Start of Given records

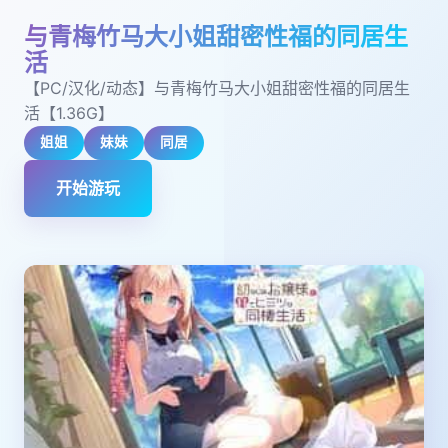
与青梅竹马大小姐甜密性福的同居生
活
【PC/汉化/动态】与青梅竹马大小姐甜密性福的同居生
活【1.36G】
姐姐
妹妹
同居
开始游玩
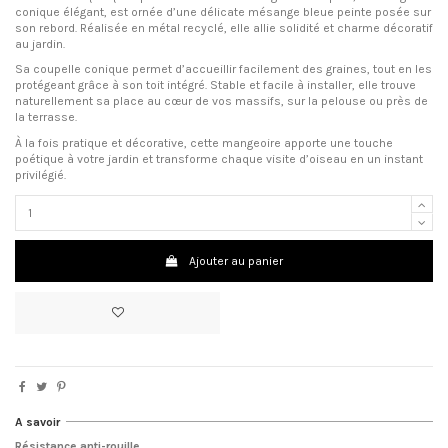
conique élégant, est ornée d’une délicate mésange bleue peinte posée sur
son rebord. Réalisée en métal recyclé, elle allie solidité et charme décoratif
au jardin.
Sa coupelle conique permet d’accueillir facilement des graines, tout en les
protégeant grâce à son toit intégré. Stable et facile à installer, elle trouve
naturellement sa place au cœur de vos massifs, sur la pelouse ou près de
la terrasse.
À la fois pratique et décorative, cette mangeoire apporte une touche
poétique à votre jardin et transforme chaque visite d’oiseau en un instant
privilégié.
Ajouter au panier
A savoir
Résistance anti-rouille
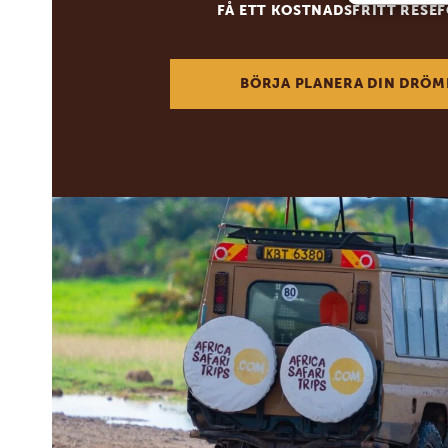
FÅ ETT KOSTNADSFRITT RESE
BÖRJA PLANERA DIN DRÖM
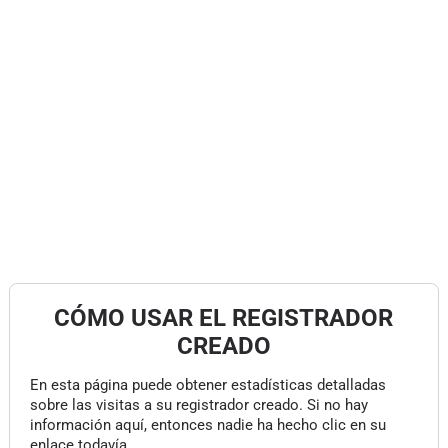
CÓMO USAR EL REGISTRADOR
CREADO
En esta página puede obtener estadísticas detalladas
sobre las visitas a su registrador creado. Si no hay
información aquí, entonces nadie ha hecho clic en su
enlace todavía.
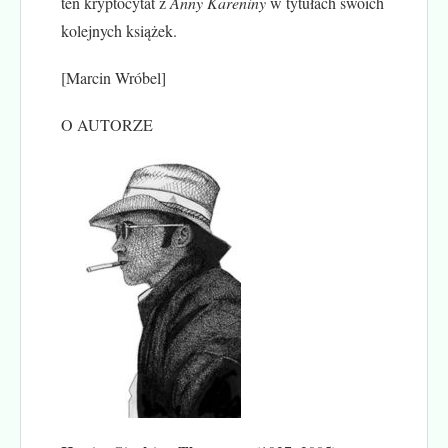
ten kryptocytat z
Anny Kareniny
w tytułach swoich
kolejnych książek.
[Marcin Wróbel]
O AUTORZE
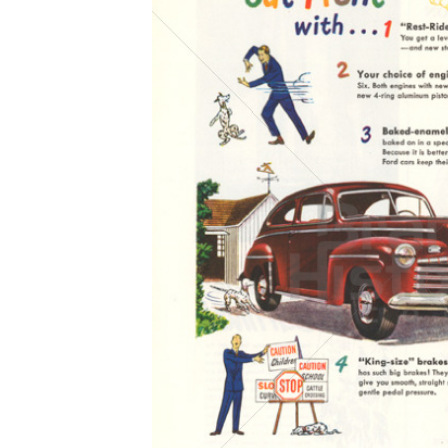
Konzerne
Epoche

End of Given records

→ Exercise prompt: Print the lines from the beginning of the records up to and including the line containing "información aquí, entonces", word for word, with no pictures.

→ Your response:
与青梅竹马大小姐甜密性福的同居生
活
【PC/汉化/动态】与青梅竹马大小姐甜密性福的同居生
活【1.36G】
姐姐
妹妹
同居
开始游玩
conique élégant, est ornée d’une délicate mésange bleue peinte posée sur
son rebord. Réalisée en métal recyclé, elle allie solidité et charme décoratif
au jardin.
Sa coupelle conique permet d’accueillir facilement des graines, tout en les
protégeant grâce à son toit intégré. Stable et facile à installer, elle trouve
naturellement sa place au cœur de vos massifs, sur la pelouse ou près de
la terrasse.
À la fois pratique et décorative, cette mangeoire apporte une touche
poétique à votre jardin et transforme chaque visite d’oiseau en un instant
privilégié.
Ajouter au panier
A savoir
Résistance anti-rouille
FÅ ETT KOSTNADSFRITT RESE
BÖRJA PLANERA DIN DRÖM
CÓMO USAR EL REGISTRADOR
CREADO
En esta página puede obtener estadísticas detalladas
sobre las visitas a su registrador creado. Si no hay
información aquí, entonces nadie ha hecho clic en su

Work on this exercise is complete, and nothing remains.